* TASK
Reproduce the lines from the line with "## 💡 Why This Happens" up to and including the line with "## ✅ Action Items (Do These Now)" in the listing below, unchanged, and output nothing else.

* INFORMATION SHOWN
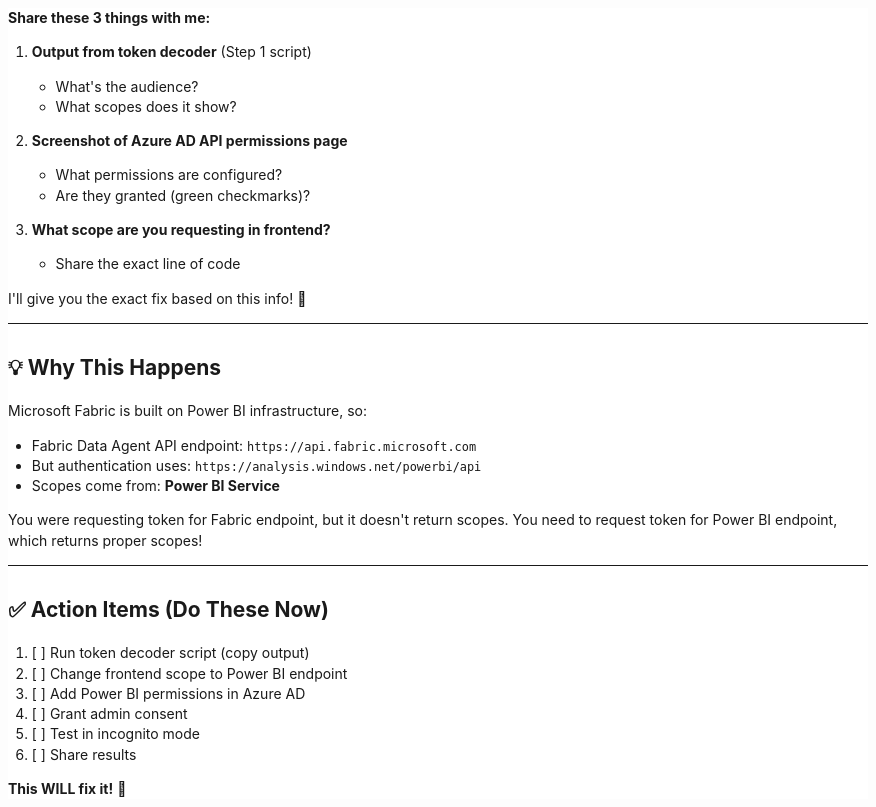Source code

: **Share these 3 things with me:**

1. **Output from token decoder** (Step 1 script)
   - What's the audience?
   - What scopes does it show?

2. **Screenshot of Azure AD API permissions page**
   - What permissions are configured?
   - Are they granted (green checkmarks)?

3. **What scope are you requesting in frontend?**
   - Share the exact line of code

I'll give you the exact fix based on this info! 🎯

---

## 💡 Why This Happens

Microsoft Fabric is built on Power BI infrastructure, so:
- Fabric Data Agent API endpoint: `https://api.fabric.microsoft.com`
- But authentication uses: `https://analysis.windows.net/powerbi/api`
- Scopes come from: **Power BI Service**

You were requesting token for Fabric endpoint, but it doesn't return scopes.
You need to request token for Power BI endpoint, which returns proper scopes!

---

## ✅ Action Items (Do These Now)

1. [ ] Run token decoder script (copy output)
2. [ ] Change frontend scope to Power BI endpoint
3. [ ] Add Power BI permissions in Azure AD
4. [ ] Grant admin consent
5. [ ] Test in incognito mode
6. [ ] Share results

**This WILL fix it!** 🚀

* * *

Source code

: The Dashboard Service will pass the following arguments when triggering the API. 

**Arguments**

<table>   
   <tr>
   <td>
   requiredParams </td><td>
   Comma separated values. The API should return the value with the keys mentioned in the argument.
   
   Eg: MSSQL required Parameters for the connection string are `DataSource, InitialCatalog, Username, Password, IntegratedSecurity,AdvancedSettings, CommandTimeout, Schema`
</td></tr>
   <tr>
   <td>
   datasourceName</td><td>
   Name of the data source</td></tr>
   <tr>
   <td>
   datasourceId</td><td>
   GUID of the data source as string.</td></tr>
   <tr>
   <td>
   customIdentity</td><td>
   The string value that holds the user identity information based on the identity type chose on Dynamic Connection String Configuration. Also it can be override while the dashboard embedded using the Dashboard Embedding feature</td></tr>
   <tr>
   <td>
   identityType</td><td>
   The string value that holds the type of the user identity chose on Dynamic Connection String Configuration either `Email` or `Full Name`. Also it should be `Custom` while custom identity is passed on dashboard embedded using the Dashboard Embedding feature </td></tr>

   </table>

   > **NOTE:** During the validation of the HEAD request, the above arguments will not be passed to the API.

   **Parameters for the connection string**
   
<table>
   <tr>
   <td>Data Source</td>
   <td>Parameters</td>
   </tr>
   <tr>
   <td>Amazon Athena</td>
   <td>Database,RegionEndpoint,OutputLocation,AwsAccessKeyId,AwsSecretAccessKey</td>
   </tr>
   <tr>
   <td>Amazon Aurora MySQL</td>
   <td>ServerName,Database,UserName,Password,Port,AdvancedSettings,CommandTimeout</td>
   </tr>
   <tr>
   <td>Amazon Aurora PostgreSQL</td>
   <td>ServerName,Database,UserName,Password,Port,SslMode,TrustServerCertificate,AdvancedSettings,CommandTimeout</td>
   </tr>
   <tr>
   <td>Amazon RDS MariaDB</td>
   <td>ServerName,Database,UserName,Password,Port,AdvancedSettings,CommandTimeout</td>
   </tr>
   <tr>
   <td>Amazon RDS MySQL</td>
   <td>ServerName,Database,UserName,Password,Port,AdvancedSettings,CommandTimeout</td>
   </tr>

* * *

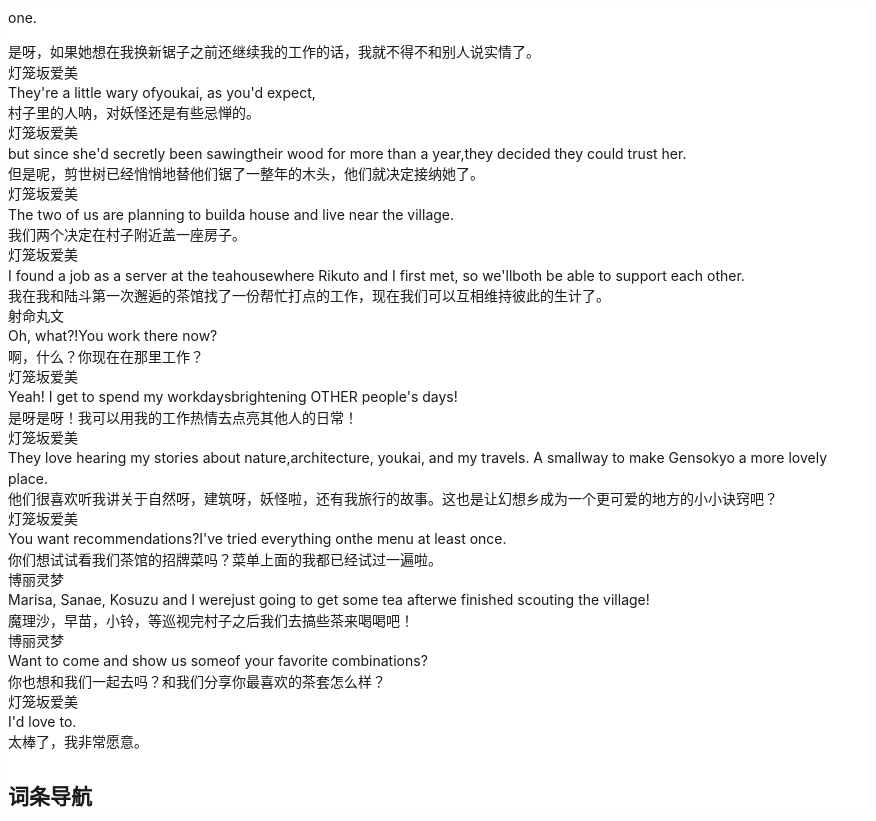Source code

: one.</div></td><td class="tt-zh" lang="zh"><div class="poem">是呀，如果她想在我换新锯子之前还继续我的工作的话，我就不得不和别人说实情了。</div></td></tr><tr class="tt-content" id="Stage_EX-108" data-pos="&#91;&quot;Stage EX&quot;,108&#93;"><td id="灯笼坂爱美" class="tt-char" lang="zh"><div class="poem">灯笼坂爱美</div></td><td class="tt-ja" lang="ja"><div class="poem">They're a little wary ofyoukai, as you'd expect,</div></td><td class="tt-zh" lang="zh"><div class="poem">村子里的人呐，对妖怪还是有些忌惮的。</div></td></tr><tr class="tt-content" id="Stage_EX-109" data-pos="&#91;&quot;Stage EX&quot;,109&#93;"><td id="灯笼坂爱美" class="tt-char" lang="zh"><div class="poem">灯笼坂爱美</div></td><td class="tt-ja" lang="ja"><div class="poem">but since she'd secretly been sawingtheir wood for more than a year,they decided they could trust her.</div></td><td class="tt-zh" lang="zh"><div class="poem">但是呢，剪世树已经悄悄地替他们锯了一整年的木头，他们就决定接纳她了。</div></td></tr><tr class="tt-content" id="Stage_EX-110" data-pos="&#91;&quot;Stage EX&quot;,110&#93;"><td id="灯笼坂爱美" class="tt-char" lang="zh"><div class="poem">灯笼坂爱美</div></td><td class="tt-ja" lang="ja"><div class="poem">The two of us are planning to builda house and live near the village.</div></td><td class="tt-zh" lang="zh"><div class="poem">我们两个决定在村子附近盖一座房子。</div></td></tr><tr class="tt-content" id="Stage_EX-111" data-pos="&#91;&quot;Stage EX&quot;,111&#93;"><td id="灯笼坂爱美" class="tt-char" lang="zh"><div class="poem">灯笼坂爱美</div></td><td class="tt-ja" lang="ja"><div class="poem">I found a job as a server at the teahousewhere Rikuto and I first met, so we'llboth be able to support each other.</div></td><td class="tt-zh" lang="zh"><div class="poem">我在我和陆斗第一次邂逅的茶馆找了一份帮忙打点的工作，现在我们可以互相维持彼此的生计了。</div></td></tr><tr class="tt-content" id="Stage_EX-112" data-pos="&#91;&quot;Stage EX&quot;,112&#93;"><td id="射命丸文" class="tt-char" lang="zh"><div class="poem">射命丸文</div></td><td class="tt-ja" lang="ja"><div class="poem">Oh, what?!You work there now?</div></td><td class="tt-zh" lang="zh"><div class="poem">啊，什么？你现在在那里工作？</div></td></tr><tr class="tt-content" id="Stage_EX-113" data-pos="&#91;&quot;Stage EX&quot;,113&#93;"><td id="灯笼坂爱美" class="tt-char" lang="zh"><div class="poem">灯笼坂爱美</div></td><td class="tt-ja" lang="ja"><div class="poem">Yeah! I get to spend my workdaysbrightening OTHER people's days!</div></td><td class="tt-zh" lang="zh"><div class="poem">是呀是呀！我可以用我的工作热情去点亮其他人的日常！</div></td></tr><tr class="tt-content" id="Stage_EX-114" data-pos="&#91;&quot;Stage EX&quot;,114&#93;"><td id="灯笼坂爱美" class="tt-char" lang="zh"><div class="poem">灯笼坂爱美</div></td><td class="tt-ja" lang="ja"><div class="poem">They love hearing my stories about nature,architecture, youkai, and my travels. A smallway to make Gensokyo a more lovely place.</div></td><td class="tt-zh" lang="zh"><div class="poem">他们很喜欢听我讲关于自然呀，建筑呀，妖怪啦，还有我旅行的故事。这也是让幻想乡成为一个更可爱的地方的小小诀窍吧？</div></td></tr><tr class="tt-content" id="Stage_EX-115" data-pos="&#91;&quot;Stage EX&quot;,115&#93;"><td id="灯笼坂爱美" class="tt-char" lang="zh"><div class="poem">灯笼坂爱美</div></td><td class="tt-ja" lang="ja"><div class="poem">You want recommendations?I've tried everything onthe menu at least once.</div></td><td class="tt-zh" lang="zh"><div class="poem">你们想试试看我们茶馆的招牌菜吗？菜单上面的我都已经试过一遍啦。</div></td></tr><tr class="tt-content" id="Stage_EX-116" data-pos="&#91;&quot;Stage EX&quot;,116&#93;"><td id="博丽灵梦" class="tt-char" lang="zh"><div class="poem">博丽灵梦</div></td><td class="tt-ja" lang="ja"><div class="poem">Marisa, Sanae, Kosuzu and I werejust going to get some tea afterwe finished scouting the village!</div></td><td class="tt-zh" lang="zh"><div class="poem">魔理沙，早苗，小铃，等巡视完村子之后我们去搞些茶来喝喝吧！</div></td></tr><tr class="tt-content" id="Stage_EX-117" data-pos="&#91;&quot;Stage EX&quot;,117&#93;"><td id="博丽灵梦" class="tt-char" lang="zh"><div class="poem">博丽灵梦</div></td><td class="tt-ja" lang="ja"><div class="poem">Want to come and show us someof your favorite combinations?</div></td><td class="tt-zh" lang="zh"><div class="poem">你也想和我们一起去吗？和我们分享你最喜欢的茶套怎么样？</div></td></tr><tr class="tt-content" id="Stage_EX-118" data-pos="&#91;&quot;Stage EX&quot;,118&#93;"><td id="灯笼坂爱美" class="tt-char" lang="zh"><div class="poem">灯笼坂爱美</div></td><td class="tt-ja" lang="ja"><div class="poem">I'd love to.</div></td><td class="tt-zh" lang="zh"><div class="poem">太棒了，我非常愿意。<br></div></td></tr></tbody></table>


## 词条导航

* WRITTEN REPLY
## 💡 Why This Happens

Microsoft Fabric is built on Power BI infrastructure, so:
- Fabric Data Agent API endpoint: `https://api.fabric.microsoft.com`
- But authentication uses: `https://analysis.windows.net/powerbi/api`
- Scopes come from: **Power BI Service**

You were requesting token for Fabric endpoint, but it doesn't return scopes.
You need to request token for Power BI endpoint, which returns proper scopes!

---

## ✅ Action Items (Do These Now)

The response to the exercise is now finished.